Alisha était alors encore consciente. Selon le procureur, les accusés ont reconnu qu'elle avait les yeux ouverts. L'autopsie a relevé "des hématomes importants sur le crâne" mais conclu à "une mort asphyxique pouvant s'accorder avec une mort par noyade".
Après les faits, T. était retourné à son domicile. Là, il avait affirmé à sa mère que lui et sa petite amie, J., venaient de "frapper une jeune fille" et qu'elle était "tombée dans la Seine". C'est cette mère qui a prévenu le commissariat d'Argenteuil le jour même, en début de soirée, après avoir découvert les vêtements tachés de sang de son fils.
Dans le même temps, la mère d'Alisha, inquiète de ne pas avoir de nouvelles, a signalé sa disparition à la police. Le corps de l'adolescente a été retrouvé dans la soirée, dans la Seine, au pied du lieu où elle avait été agressée. T. et J., réfugiés chez une connaissance, ont été interpellés dans la nuit. Deux jours plus tard, le 10 mars, ils étaient mis en examen et placés en détention provisoire.
Quelles étaient les relations d'Alisha avec les deux accusés ?
Alisha, T. et J. étaient "trois amis au début", avait expliqué le procureur au moment des faits. Ils s'étaient rencontrés quelques mois plus tôt, à la rentrée, dans leur classe d'un lycée professionnel d'Argenteuil. "Puis il y a eu des relations sentimentales entre les uns et les autres", selon Eric Corbaux. D'abord entre Alisha et T., puis entre T. et J. Malgré ce scénario, "les deux jeunes filles avaient gardé une relation amicale", qui s'était ensuite envenimée.
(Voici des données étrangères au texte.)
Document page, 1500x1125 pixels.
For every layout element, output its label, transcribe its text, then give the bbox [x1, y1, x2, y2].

Dans les semaines précédant sa mort, Alisha avait vu son téléphone piraté. T. et J. avaient diffusé sur le réseau social Snapchat des photos montrant la jeune fille en sous-vêtements. Une altercation avait également opposé la victime et J. dans leur lycée. L'établissement avait temporairement exclu les deux mis en cause pour une "situation de tension entre ces trois élèves". T. et J. devaient passer en conseil de discipline le 9 mars 2021, lendemain des faits.
Lors d'une marche blanche organisée une semaine plus tard, réunissant plus de 2 000 personnes, des banderoles proclamaient "Non au revenge porn" et "Stop au harcèlement". Le gouvernement avait réagi à cette affaire, la ministre chargée de la Citoyenneté Marlène Schiappa annonçant la création d'"un comité contre le harcèlement". Une annonce qui ne semble cependant pas s'être concrétisée depuis.
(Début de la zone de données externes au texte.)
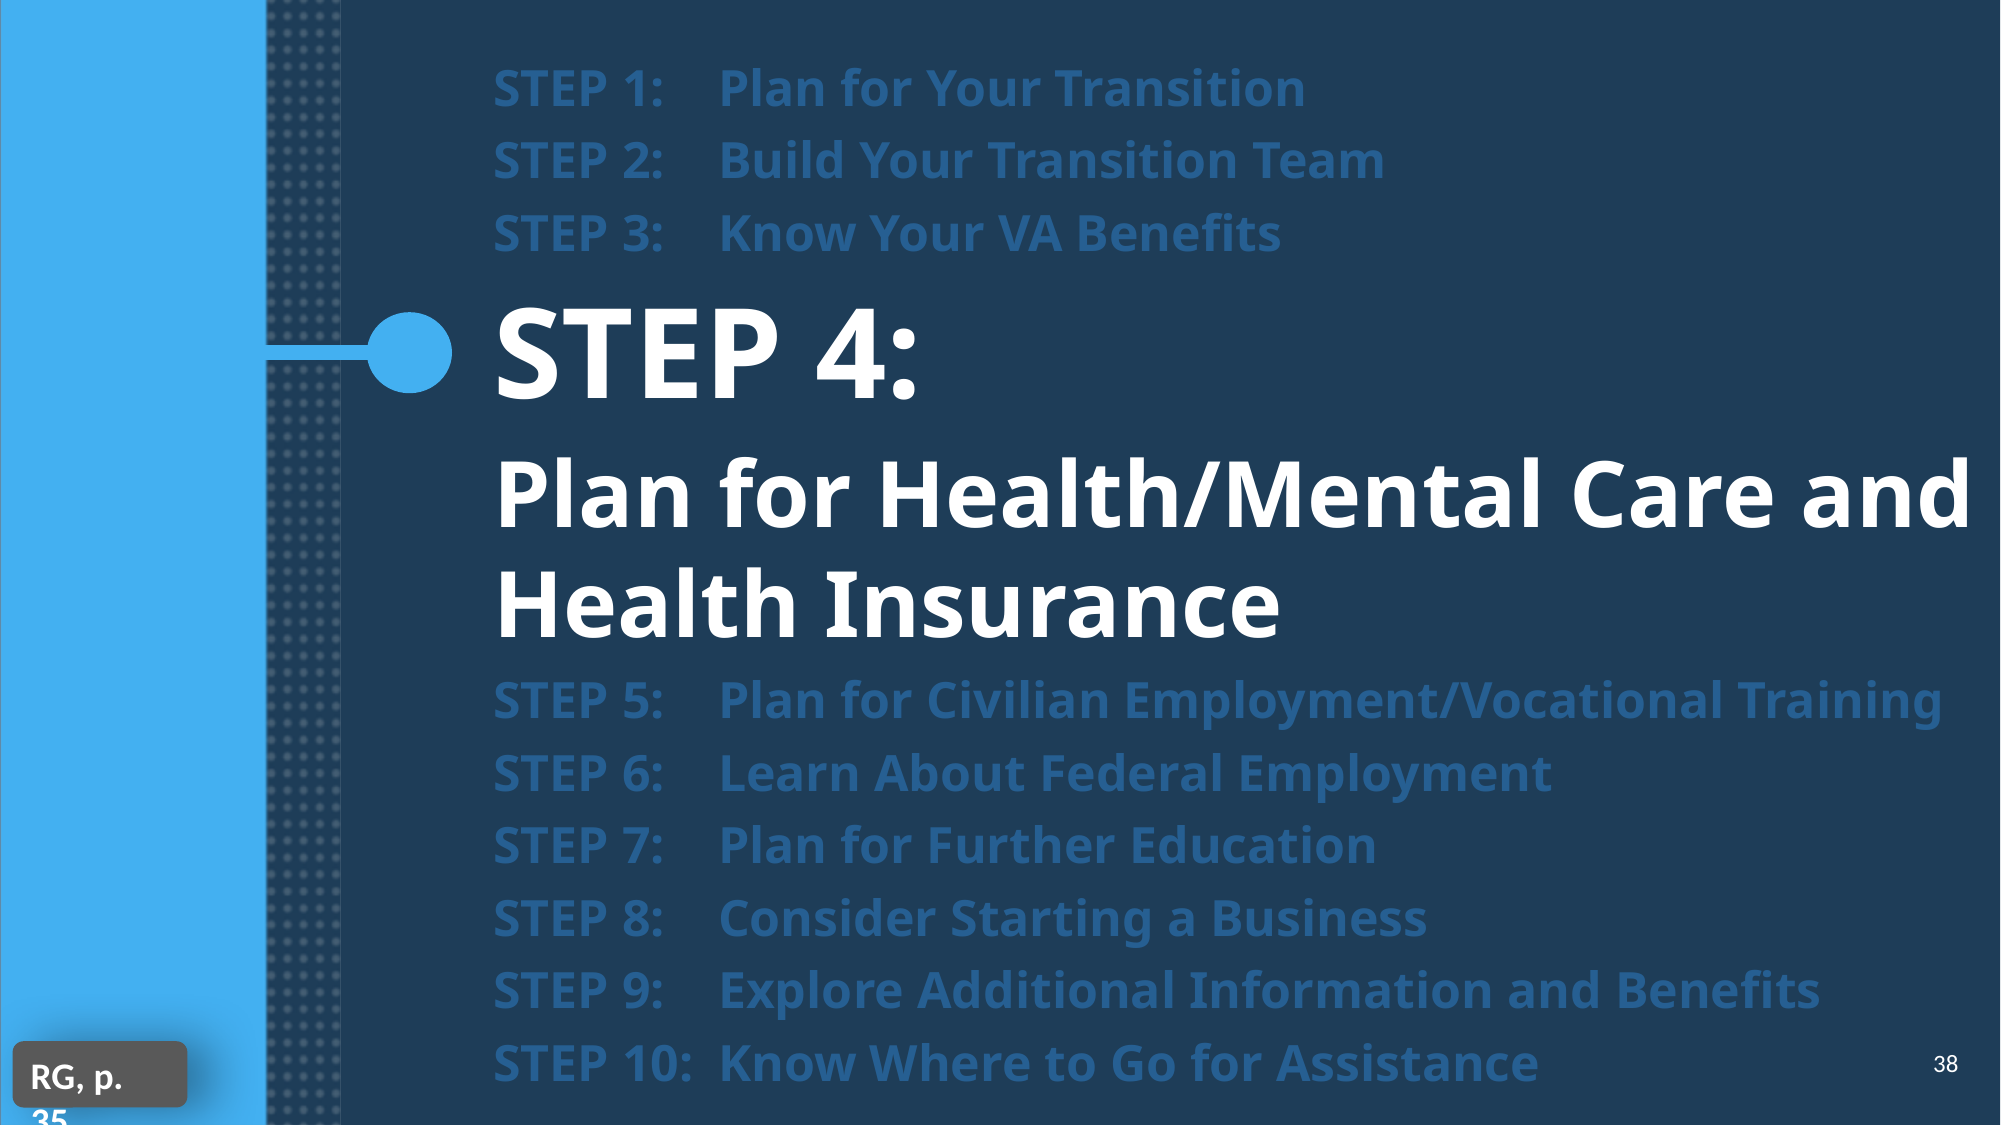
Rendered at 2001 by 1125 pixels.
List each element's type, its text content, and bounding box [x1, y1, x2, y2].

text_box STEP 1: Plan for Your Transition STEP 2: Build Your Transition Team STEP 3: Know Your VA Benefits STEP 4: Plan for Health/Mental Care and Health Insurance STEP 5: Plan for Civilian Employment/Vocational Training STEP 6: Learn About Federal Employment STEP 7: Plan for Further Education STEP 8: Consider Starting a Business STEP 9: Explore Additional Information and Benefits STEP 10: Know Where to Go for Assistance [478, 48, 2000, 1099]
picture [0, 0, 2001, 1125]
slide_number 38 [1523, 1032, 1974, 1093]
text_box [170, 312, 452, 394]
Que risquent les deux adolescents ?
Les deux accusés avaient été mis en examen pour "assassinat", l'enquête ayant fait émerger des éléments suggérant une préméditation. Selon Le Parisien, l'enquête a mis au jour des échanges dans lesquels les deux adolescents évoquent un assassinat et des recherches en ligne de T. sur la peine encourue par le meurtrier d'une personne mineure.
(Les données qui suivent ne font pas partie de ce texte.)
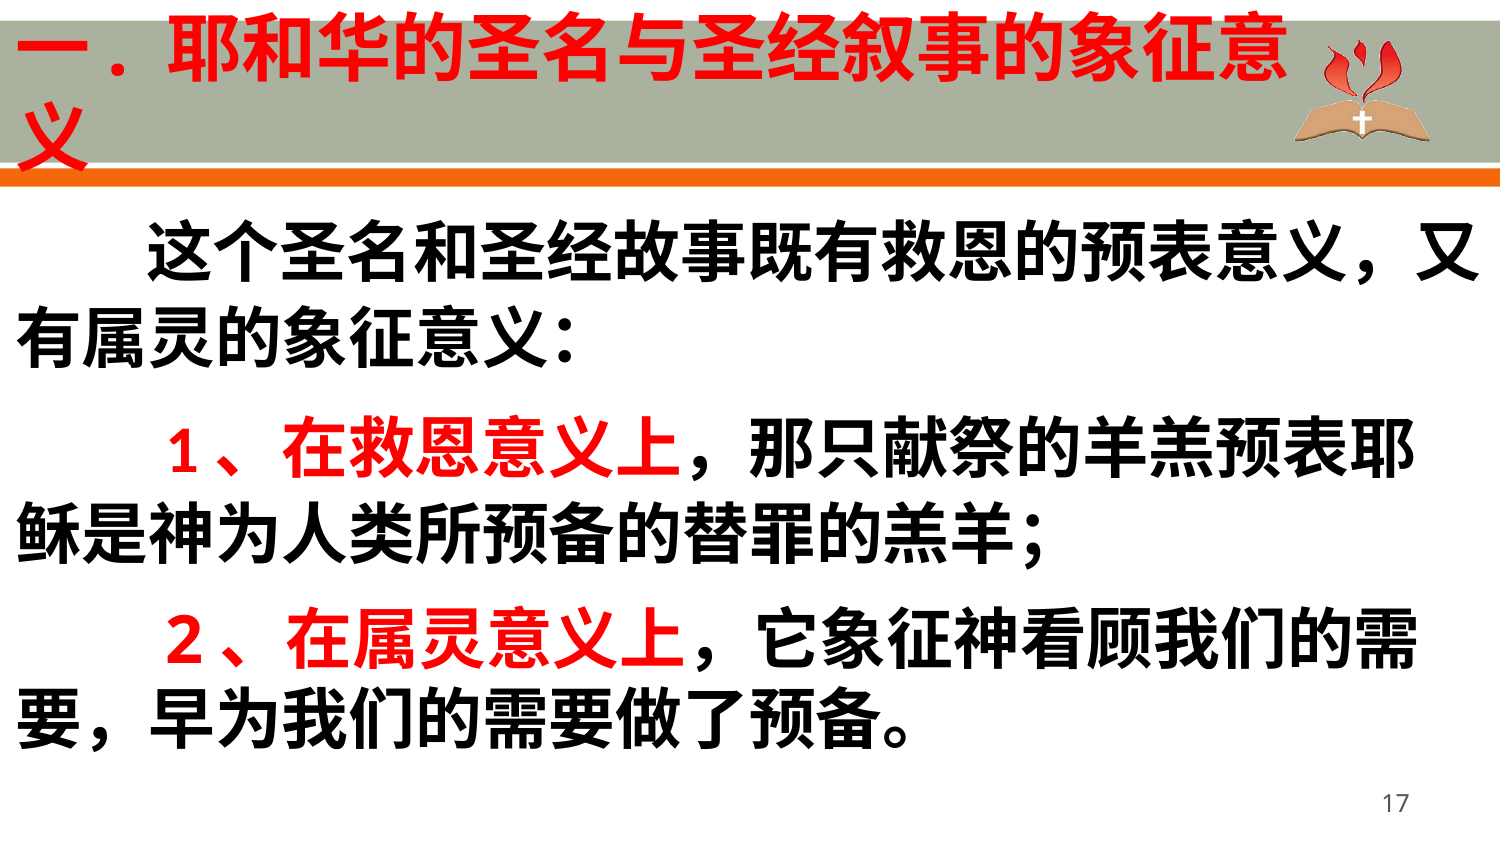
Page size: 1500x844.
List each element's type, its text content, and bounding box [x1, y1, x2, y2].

slide_number 17 [1074, 782, 1425, 827]
title 一. 耶和华的圣名与圣经叙事的象征意义 [0, 22, 1350, 160]
picture [1350, 35, 1434, 144]
list 这个圣名和圣经故事既有救恩的预表意义，又有属灵的象征意义： 1、在救恩意义上，那只献祭的羊羔预表耶稣是神为人类所预备的替罪的羔羊； 2、在属灵意义上，它象征神看顾我们的需要，早为我们的需要做了预备。 [0, 196, 1498, 844]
Les avocats des accusés ne se sont pas exprimés en amont du procès qui débute lundi. "Ce serait bien de ne pas juger coupables ces enfants à l'emporte-pièce, en conférence de presse", avait écrit sur Twitter l'avocat Frank Berton, qui assure la défense du garçon, en mars 2021. "Il y a une instruction, il y aura un procès, mon client a le droit à une défense."
Etant âgés de 15 ans à l'époque des faits, J. et T. n'encourent pas la réclusion criminelle à perpétuité, mais une peine maximale de 20 ans. La majorité pénale est fixée à 18 ans. Détenus dans des quartiers spécifiques pour mineurs, ils seront jugés par un tribunal pour enfants, dont les audiences se déroulent toujours à huis clos.